Harry McGurk was born and raised in Hillington, Glasgow, where he was a keen member of Jim Currie's congregation and a prominent member of the Youth Associates of the Iona Community. He contributed to a number of energetic debates at the Church of Scotland's Youth Assembly where he memorably rattled the cages by accusing the Church of profiting from the ownership of slum property fit only for demolition.
He worked persistently in the cause of international understanding across the Iron Curtain when to do so invited ostracism and labelling as a ''fellow traveller''. He maintained contact with many friends in the East over the years.
After training at Glasgow University he became a probation officer in Edinburgh. Soon after his marriage to Betty Hannah, she was invited to go out to the Church of Scotland mission in Nigeria to use her accountancy skills and for two years Harry became involved with the management of the school and hospital. He had a great rapport with children and was a noted social catalyst. The African experience had a lasting effect on his views.
On their return to Scotland he won a trade union scholarship to Newbattle College and thereafter studied psychology at Strathclyde University, gaining a BA, an MSc, and a PhD for his seminal work on infant perception.
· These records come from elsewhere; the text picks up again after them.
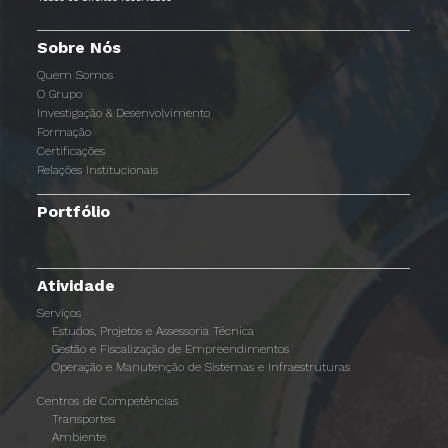
Sobre Nós
Quem Somos
O Grupo
Investigação & Desenvolvimento
Formação
Certificações
Relações Institucionais
Portfólio
Atividade
Serviços
Estudos, Projetos e Assessoria Técnica
Gestão e Fiscalização de Empreendimentos
Operação e Manutenção de Sistemas e Infraestruturas
Centros de Competências
Transportes
Ambiente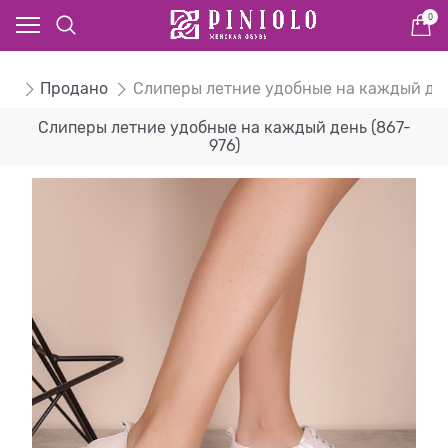
0
ом
Продано
Слиперы летние удобные на каждый де
Слиперы летние удобные на каждый день (867-
976)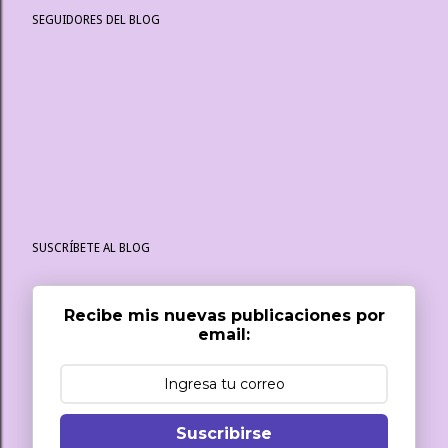
SEGUIDORES DEL BLOG
SUSCRÍBETE AL BLOG
Recibe mis nuevas publicaciones por
email:
Suscribirse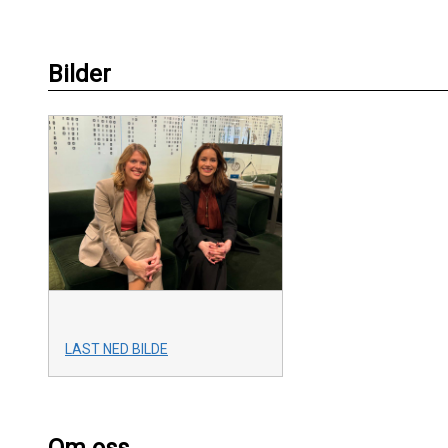
Bilder
LAST NED BILDE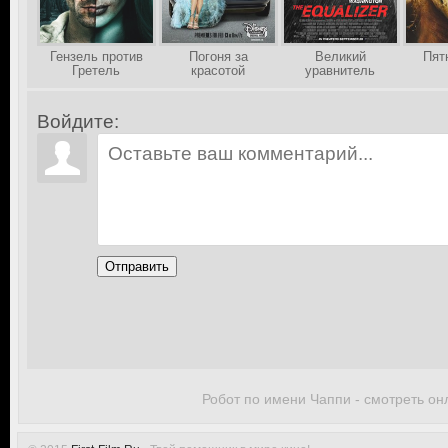
Гензель против
Погоня за
Великий
Пят
Гретель
красотой
уравнитель
Войдите:
Отправить
Робот по имени Чаппи - смотреть он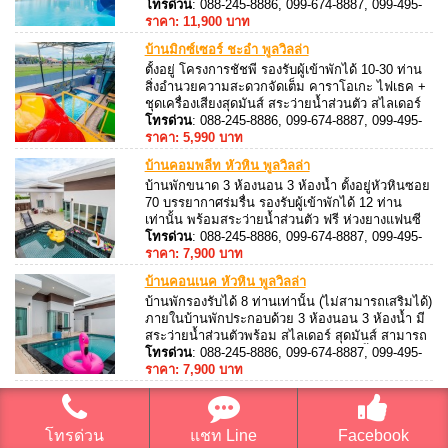
การประดับประดาด้วยรูปวาดต่างๆ รวมถึงปลาฉลาม
โทรด่วน
: 088-245-8886, 099-674-8887, 099-495-
ยักษ์ที่ตั้งอยู่กลาง ห้องนั่งเล่น ที่มีสิ่งบันเทิงครบ
8887, 088-245-8887
ราคา: 11,900 บาท
บ้านมิกซ์เซอร์ ชะอำ พูลวิลล่า
ตั้งอยู่ โครงการชัชพี รองรับผู้เข้าพักได้ 10-30 ท่าน
สิ่งอำนวยความสะดวกจัดเต็ม คาราโอเกะ ไฟเธค +
ชุดเครื่องเสียงสุดมันส์ สระว่ายน้ำส่วนตัว สไลเดอร์
ยาว 10 เมตร โต๊ะสนุ๊กขนาดมาตรฐาน 8 ขา อุปกรณ์
โทรด่วน
: 088-245-8886, 099-674-8887, 099-495-
ครัวครบครัน เตาปิ้งย่างสำหรับ ย่างอาหารทะเล
8887, 088-245-8887
ราคา: 5,990 บาท
บ้านคอมพลีท หัวหิน พูลวิลล่า
บ้านพักขนาด 3 ห้องนอน 3 ห้องน้ำ ตั้งอยู่หัวหินซอย
70 บรรยากาศร่มรื่น รองรับผู้เข้าพักได้ 12 ท่าน
เท่านั้น พร้อมสระว่ายน้ำส่วนตัว ฟรี ห่วงยางแฟนซี
ให้ในสระ ภายในบ้านพักสามารถ ประกอบอาหารได้
โทรด่วน
: 088-245-8886, 099-674-8887, 099-495-
อุปกรณ์ครัวครบ มีเตาปิ้งย่างสำหรับย่างอาหารทะเล
8887, 088-245-8887
ราคา: 7,900 บาท
บ้านคอนเนค หัวหิน พูลวิลล่า
บ้านพักรองรับได้ 8 ท่านเท่านั้น (ไม่สามารถเสริมได้)
ภายในบ้านพักประกอบด้วย 3 ห้องนอน 3 ห้องน้ำ มี
สระว่ายน้ำส่วนตัวพร้อม สไลเดอร์ สุดมันส์ สามารถ
ประกอบอาหารได้ อุปกรณ์ครัวครบ เตาปิ้งย่าง พร้อม
โทรด่วน
: 088-245-8886, 099-674-8887, 099-495-
บริการ บ้านพักตั้งอยู่หัวหินซอย 70
8887, 088-245-8887
ราคา: 7,900 บาท
บ้านคอนเซาท์ หัวหิน พูลวิลล่า
บ้านพักรองรับได้ 12 ท่าน เท่านั้น สามารถ สุนัขเข้า
พักได้ (มีค่าบริการ) สระว่ายน้ำส่วนตัวพร้อมสไลเด
โทรด่วน
แชท Line
Facebook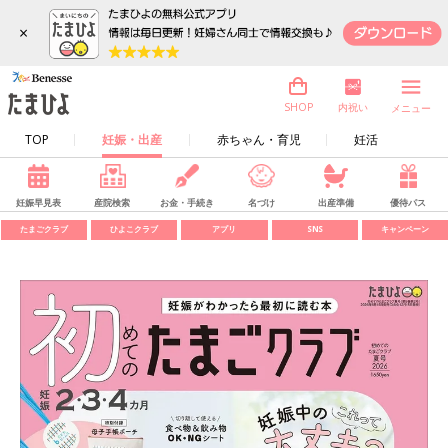
×
内祝い
SHOP
メニュー
TOP
妊娠・出産
赤ちゃん・育児
妊活
妊娠早見表
産院検索
お金・手続き
名づけ
出産準備
優待パス
たまごクラブ
ひよこクラブ
アプリ
SNS
キャンペーン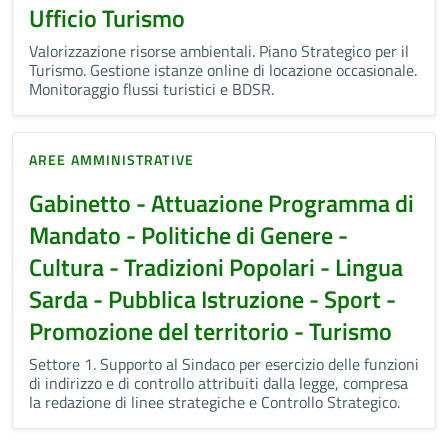
Ufficio Turismo
Valorizzazione risorse ambientali. Piano Strategico per il
Turismo. Gestione istanze online di locazione occasionale.
Monitoraggio flussi turistici e BDSR.
AREE AMMINISTRATIVE
Gabinetto - Attuazione Programma di
Mandato - Politiche di Genere -
Cultura - Tradizioni Popolari - Lingua
Sarda - Pubblica Istruzione - Sport -
Promozione del territorio - Turismo
Settore 1. Supporto al Sindaco per esercizio delle funzioni
di indirizzo e di controllo attribuiti dalla legge, compresa
la redazione di linee strategiche e Controllo Strategico.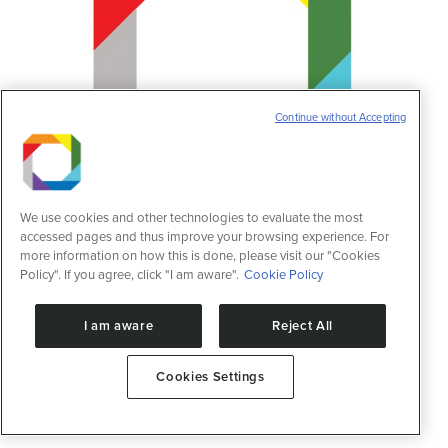
Continue without Accepting
We use cookies and other technologies to evaluate the most
accessed pages and thus improve your browsing experience. For
more information on how this is done, please visit our "Cookies
Novo diretor-geral do CNPEM é
Policy". If you agree, click "I am aware".
Cookie Policy
empossado
Notícias
12 de julho de 2018
I am aware
Reject All
Antonio José Roque assume diretoria-geral
do complexo de laboratórios nacionais
Cookies Settings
Following a period as a Research Fellow at Princeton in the US he joined Surrey University as a lecturer in child development and later was appointed to a personal chair in the same subject.
From 1990-94 he was Director of the Thomas Coram Research Foundation at London University, and then became Director of the Institute of Family Studies in Australia. These positions enabled him to combine his professional skills with his abiding concern for social justice He made an immense contribution to teaching and research in his field, for which he was made a Fellow of the British Psychological Society and later a Fellow of the Royal Society of Medicine. He was President of the International Society for the Study of Behavioural Development and chair of the developmental psychology section of the British Psychological Society.
A fuller explanation of one aspect of his work is given in the current exhibition of The Science of the Face at the National Portrait Gallery in Edinburgh (The McGurk Phenomenon).
Harry was a member of the Melbourne Society of Friends and had many personal and professional friends throughout the world. He was also a bonny fighter for his principles and loved a good argument.
He had hoped after retirement to keep homes in both Australia and Scotland, to which he frequently returned, and we made ambitious plans to revisit the main ridge of the Cuillins to bless the Holy Ground. At his own wish his body was returned to Scotland for burial after a Quaker service in Melbourne.
Harry is survived by his former wife, Betty, and his daughter, Rhona, and by his partner in later life, Anne, and her two sons, Daniel and Eric.